The authors selected prediction equations for their youngest subjects that have been shown to fit a cross-section of healthy European children and adolescents well [3]. In using them they implicitly assumed that healthy individuals will track along the cross-sectional predicted values. Improvement or decline in these indices in sick children then indicates either improvement or deterioration in their condition. However, cross-sectional prediction equations do not describe the longitudinal trajectory of individuals. The top panel in figure 1 shows the mean FEV1 and its 95% confidence interval, expressed as either Z-score or per cent predicted, in over 350 healthy non-smoking boys followed up at half year intervals for up to 7 years; their cross-sectional data contributed to the prediction equations [3] used by de Jong et al. In this study the variability of FEV1 within subjects tested on 5 consecutive days was 2.7% [4], relatively small compared to 11.6% between individuals [3]. Whilst the overall mean FEV1 is very nearly 100% predicted, there is a clear trend with a minimum at about age 13-14 yr. The lower panel illustrates the pattern in 6 boys. Five show a steady rise after age 13-14 yr, in three of them preceded by a decline of up to one unit Z-score (11% predicted); one boy seems to be tracking at about a constant level. Although the selected reference equation has gone a long way in accommodating the changing relationship between body and lung dimensions at these ages [3] and the above pattern would be more pronounced with older prediction equations, this equation nor any other one available does not describe individual growth curves. In de Jong's study Z-scores were recorded at three year intervals. Note how even in a healthy individual in this age range such scores might have easily gone up or down by as much as one unit, a fall in the youngest subjects being compensated by a rise in the older ones. Similar reasoning holds for girls and for adults.

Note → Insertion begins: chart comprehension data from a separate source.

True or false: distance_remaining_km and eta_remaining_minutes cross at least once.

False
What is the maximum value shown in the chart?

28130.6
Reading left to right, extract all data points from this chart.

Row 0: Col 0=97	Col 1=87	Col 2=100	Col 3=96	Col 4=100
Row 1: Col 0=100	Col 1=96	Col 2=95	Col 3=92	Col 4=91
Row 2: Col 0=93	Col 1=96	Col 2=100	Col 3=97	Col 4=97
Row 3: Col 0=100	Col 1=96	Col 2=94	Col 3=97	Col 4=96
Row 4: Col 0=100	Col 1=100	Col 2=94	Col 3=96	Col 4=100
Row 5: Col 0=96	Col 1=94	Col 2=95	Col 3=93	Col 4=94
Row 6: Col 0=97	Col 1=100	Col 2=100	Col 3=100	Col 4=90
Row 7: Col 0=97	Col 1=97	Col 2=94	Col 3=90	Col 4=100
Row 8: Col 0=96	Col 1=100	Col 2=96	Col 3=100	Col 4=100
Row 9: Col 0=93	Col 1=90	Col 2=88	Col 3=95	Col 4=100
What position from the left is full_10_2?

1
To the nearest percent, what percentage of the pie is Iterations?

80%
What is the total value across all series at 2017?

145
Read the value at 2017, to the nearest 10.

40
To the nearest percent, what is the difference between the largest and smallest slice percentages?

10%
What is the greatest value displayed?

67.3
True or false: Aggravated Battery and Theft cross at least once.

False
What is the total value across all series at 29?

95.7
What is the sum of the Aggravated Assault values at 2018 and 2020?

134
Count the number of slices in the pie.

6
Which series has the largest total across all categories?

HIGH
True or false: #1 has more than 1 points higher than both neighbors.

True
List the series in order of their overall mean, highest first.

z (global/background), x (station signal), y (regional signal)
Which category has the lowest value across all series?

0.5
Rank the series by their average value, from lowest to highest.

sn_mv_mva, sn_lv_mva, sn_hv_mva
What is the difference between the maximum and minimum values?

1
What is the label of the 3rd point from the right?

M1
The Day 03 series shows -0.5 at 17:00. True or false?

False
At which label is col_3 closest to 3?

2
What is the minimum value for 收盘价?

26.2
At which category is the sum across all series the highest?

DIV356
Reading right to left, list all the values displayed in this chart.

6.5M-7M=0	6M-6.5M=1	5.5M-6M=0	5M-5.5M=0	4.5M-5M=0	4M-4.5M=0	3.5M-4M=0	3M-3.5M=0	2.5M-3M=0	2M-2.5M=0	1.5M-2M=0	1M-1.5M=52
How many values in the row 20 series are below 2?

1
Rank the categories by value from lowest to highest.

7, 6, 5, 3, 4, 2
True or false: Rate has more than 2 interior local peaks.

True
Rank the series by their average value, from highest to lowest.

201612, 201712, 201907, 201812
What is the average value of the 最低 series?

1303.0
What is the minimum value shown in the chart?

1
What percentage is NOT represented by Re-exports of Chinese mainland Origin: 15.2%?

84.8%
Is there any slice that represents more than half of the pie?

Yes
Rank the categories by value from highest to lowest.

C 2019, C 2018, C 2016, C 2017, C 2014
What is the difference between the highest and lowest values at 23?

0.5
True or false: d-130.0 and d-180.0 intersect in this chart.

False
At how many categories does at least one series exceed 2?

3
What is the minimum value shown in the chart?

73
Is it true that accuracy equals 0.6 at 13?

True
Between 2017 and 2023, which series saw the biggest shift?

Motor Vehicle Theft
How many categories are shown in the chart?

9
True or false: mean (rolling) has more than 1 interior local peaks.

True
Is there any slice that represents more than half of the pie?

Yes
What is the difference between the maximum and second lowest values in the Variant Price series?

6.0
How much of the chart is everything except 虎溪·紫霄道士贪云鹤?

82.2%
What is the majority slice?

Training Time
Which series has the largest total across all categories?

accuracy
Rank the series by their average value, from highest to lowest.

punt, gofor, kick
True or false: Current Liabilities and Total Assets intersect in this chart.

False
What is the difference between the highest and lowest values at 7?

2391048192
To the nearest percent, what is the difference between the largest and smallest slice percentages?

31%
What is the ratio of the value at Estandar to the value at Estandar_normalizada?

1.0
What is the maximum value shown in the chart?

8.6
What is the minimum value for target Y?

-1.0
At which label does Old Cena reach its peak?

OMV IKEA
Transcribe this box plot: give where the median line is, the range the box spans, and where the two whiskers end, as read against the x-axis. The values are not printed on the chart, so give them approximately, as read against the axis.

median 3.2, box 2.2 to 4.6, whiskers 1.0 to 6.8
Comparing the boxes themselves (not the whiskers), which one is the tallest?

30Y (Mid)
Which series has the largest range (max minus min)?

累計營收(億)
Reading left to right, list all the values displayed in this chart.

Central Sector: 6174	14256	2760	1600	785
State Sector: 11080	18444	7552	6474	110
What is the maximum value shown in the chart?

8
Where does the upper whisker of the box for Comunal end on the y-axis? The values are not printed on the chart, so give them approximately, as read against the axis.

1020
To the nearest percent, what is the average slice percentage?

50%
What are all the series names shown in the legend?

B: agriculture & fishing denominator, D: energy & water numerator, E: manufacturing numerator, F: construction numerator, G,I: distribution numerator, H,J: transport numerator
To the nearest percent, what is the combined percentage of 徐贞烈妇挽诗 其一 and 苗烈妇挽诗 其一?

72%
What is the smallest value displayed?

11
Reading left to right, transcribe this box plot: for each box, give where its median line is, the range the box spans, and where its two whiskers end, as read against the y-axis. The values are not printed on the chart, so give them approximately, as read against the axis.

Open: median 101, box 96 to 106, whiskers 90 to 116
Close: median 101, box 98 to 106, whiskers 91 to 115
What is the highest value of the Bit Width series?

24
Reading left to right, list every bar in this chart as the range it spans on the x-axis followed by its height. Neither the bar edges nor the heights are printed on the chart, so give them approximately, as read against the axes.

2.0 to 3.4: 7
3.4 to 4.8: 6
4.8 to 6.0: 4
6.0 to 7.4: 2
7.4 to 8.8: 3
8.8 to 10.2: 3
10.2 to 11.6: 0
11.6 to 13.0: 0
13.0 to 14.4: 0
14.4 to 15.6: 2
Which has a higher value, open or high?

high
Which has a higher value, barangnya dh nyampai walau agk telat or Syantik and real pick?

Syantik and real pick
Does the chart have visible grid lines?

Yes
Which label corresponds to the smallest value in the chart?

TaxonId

These observations underline the fact that cross-sectional spirometric reference values, apart from being imperfect, do not describe the growth and decline of pulmonary function within individuals. It follows that it might be useful to analyse separately longitudinal changes in those under 13 year, and in older adolescents possibly up to 30 yr. Even then spirometric findings need to be compared to findings in a matched control group. Given the difficulties in interpreting longitudinal spirometric data, obviously the CT technique provides an apparently reliable and reproducible as well as practical alternative for assessing the progression of lung disease in cystic fibrosis, albeit a costly one.